The first day of my Icelandic unicycle-backpack trip began at the small town of Vík and then proceeded through hitchhiking cars, paved roads, and gravel roads to ultimately end at a wild campsite nestled in the bends of a beautiful Icelandic river. Here are my experiences from that first day and a few pictures and videos to give you a taste of the day. Enjoy!
Author’s note: this is post is included in a series of articles I have written about this trip. To read more, check out the following links or use the “Iceland 2017” category on the right to filter posts:
- Day 1 Flickr photo journal
- Day 1 YouTube playlist
- Overview of uni-packing trip
- Logistics of uni-packing trip
Waking up on that first morning, Sunday morning, was almost surreal. The previous few days had been a wallop of chaos: packing, prepping, weighing, sprinting to airplanes, flying, bussing, camping, you get the idea. It wasn’t until Saturday night when I dropped off my extra bag for storage at the Icelandair Hotel in Vík that I finally felt free, relaxed, even light. I had dropped off the excess, and there was nothing left to do but have a “last supper” from the gas station before sleeping.
The next morning, when my alarm went off at 6:00am, I laid for a moment and listened to the rain drops on my tent roof while I thought of the day ahead. The goal was to hitchhike from Vík east along the Ring Road to the start of F208, the gravel road that would lead me towards Landmannalaugar. I hoped to ride at least 30 km along the gravel road that first day, but I wanted to pace myself because I was extremely out of shape. I figured that spending all day riding an easy 30 km along well-groomed, mostly flat roads would be a great way to ease myself into the trip.
Despite starting to hitchhike really early, a wonderfully friendly, elderly Icelandic gentleman picked me up just after 8:00am on a Sunday, let me throw my unicycle in the backseat of his Buick, and drove me to F208. On the way, we listed to Rainbow (a rock band from the late 70s), talked about the masses of purple flowers (turns out they were lupines) alongside the road, and generally enjoyed each other’s company.

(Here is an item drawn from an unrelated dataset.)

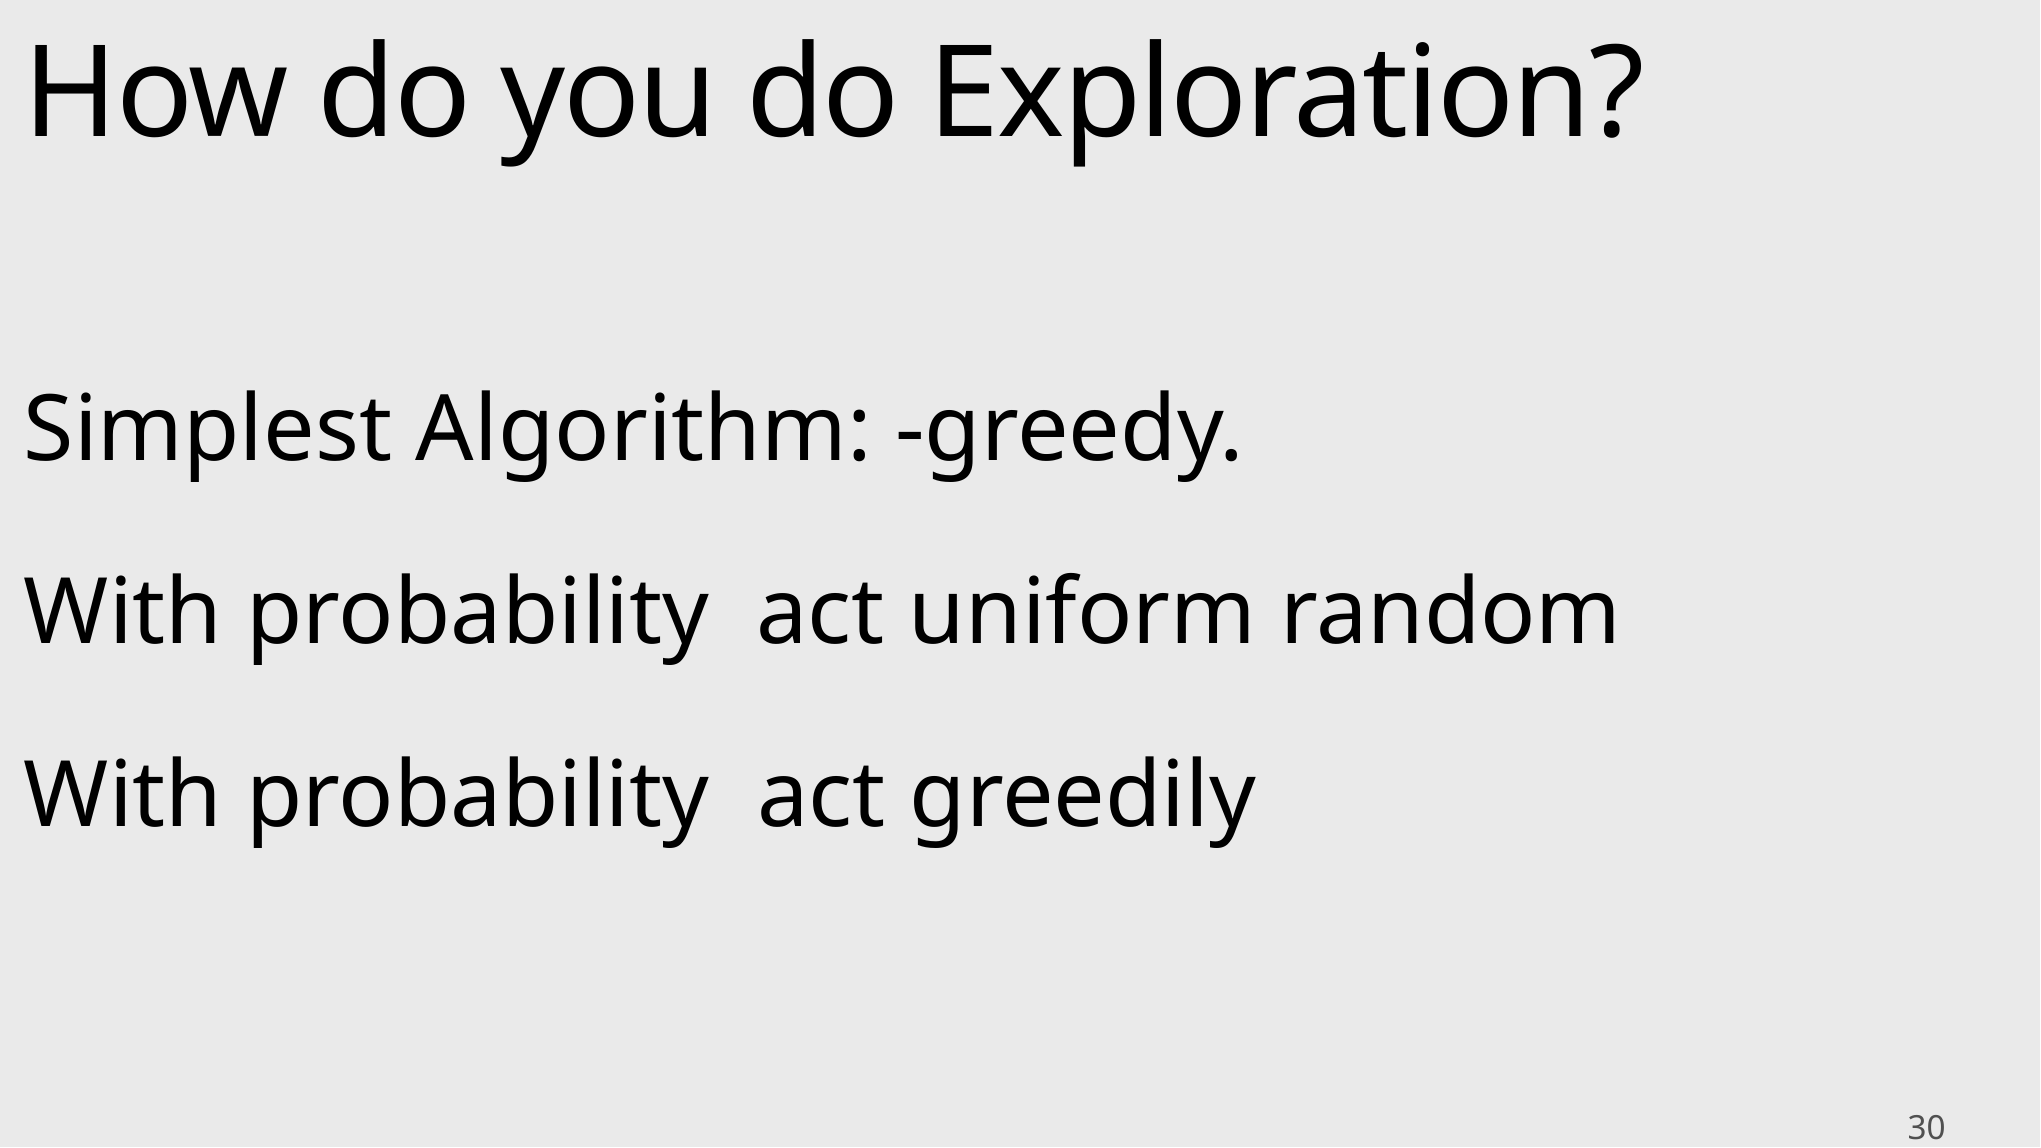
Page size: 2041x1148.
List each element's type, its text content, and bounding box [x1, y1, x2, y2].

title How do you do Exploration? [0, 11, 1951, 162]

Waving goodbye to my driver (whose name I never caught) was the last substantial human interaction I would have for the next two days. It was time to ride some roads. After quickly donning my helmet, gloves, and knee pads and ensuring everything was in place, I hopped on my unicycle and began to ride.
The morning portion of the Day 1 route ended up being absolutely perfect for transitioning into my first-ever uni-packing trip. The first several kilometers were paved, which helped me adjust to riding with a 20-kg pack on my back. The road grade was never very steep, though I ended up walking almost every uphill anyway, and the traffic was minimal (perhaps one car every 45 minutes). The views, too, were not to be missed.
The good weather didn’t hold, however, and the rain finally came in during the afternoon. But it came when I was hiking up the only substantial uphill of the day, so I didn’t mind it and even welcomed the cooler air. In fact, my only concern during the ride was water: contrary to what I had read on forums everywhere, there were not dozens of streams every half-kilometer pouring out nature’s sweet nectar that is Icelandic water on this route. There had a been a few small streams earlier in the day, but they were in sheep territory so I didn’t want to fill up there. I found a very nice spot halfway through the day and filled up a 1L bottle, but after that there was nothing until I pitched my tent by a river in the afternoon. Luckily Iceland is cool (literally), so I was nowhere close to being dehydrated.
As expected, my lack of physical fitness became apparent by the end of the day. Hiking—especially uphill—became a chore, and I had to stop and snack more often. I had to focus all my attention on not falling while riding, and both hands were often waving in the air for balance. As I got closer to the Hólaskjól Campground, I started looking more carefully for wild camping spots. I’m not sure whether it was Iceland or my exhaustion, but when I came across a beautiful river I had a minor pretty-nature-induced freakout and decided that, yes, this is where I would set up camp. So I did.
The campsite was wonderful. My tent was nestled in a U-bend of a river and rested upon bizarre lava formations covered in thick, spongy moss. Dozens of flies buzzed around my head when I walked outside, but that was only because there was no wind, and since they didn’t bite it wasn’t that much of an inconvenience. Sheep bleated across the water and criss-crossed by my tent when I sat inside. I cooked pasta inside my spacious vestibule while a rainstorm passed over, and then took a well-deserved nap.
Evening Walkabout and Swim
When I awoke from my nap, Iceland had decided to show me just how beautiful it could be. In other words, the sun had come out. And it was wonderful. Everywhere I looked, the sun had brought out highlights and colors to delight the senses. Even a rainbow made an appearance! The scenery was so refreshing and I felt so happy to be outside having adventures again that I jumped in the river a few times. It was cold (obviously), but absolutely worth it.
In the end, I dried off, changed into my warm gear, and nestled into my cozy tent with my cozy sleeping bag. I countered the ever-present daylight by pulling my hat down over my eyes. After such a demanding day with my out-of-shape body, I drifted off immediately. I slept very well.